MunicipalNews

Electricity theft costs Mbombela millions

The municipality tabled its audited annual financial statements to council last week during a special council meeting.

NELSPRUIT – The assets of Mbombela Local Municipality (MLM) have decreased over the past financial year, while its liabilities have increased.

The municipality tabled its audited annual financial statements to council during a special council meeting held on Thursday afternoon. The report deals with the 2012/13 financial year, which ended on June 30.

According to the report, the value of the municipality’s total actual assets decreased by R56,6 million or one per cent. Council’s total liabilities increased by R34 million, or three per cent, to stand at R1,1 billion. This amounted to a variance of R415 million from MLM’s budgeted total liabilities which was R644 million.

The Auditor-General (AG) expressed an unqualified audit opinion on MLM’s finances. The AG found that theft and illegal connection of amenities caused MLM to lose R39,7 million for electricity and R2,7 million for water.

The municipality also have receivables such as property rates and taxes as well as outstanding water bills totaling R259,6 million and noted that the recoverability of these amounts were “doubtful”.

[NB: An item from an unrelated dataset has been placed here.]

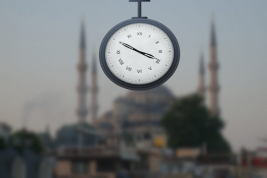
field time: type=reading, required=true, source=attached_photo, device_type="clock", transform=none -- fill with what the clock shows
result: 3:50
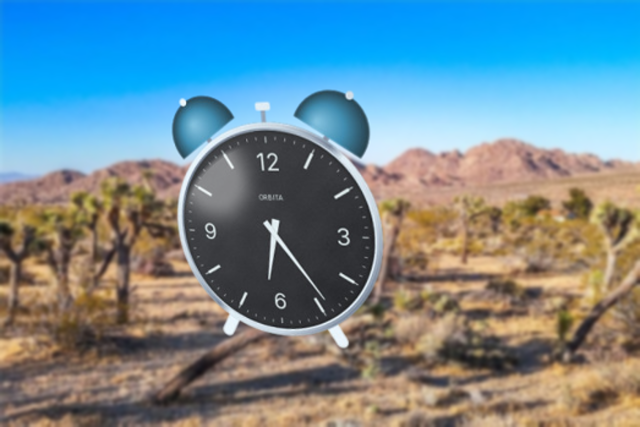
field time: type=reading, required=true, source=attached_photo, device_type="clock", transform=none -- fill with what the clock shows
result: 6:24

MLM’s deficit decreased to R91 million, which the municipality noted was partially attributable to the underspending on capital conditional grants since the revenue can only be recognised when the conditions of the grants are met. This amounted to R138,5 million of its conditional grants going unspent.

The AG noted that, “As a consequence, the municipality did not achieve its objective in providing infrastructure”. The report also noted that conditional grants were utilised for purposes other than those stipulated in the grants framework.

The municipality’s audit committee did not review MLM’s performance management or make recommendations to council, as required. “The accounting officer did not take effective steps to prevent unauthorised, irregular or fruitless and wasteful expenditure,” the AG found.

The municipality’s total capital expenditure amounted to R237,8 million. Of this, R6,7 million was on buildings, R16,1 million on community halls and sports fields and R207 million on infrastructure. R7,6 million was also spent on other assets such as motor vehicles and office equipment.

The mayoral committee agreed that meetings between departments and Municipal Public Accounts Committee (MPAC) regarding the annual report be scheduled.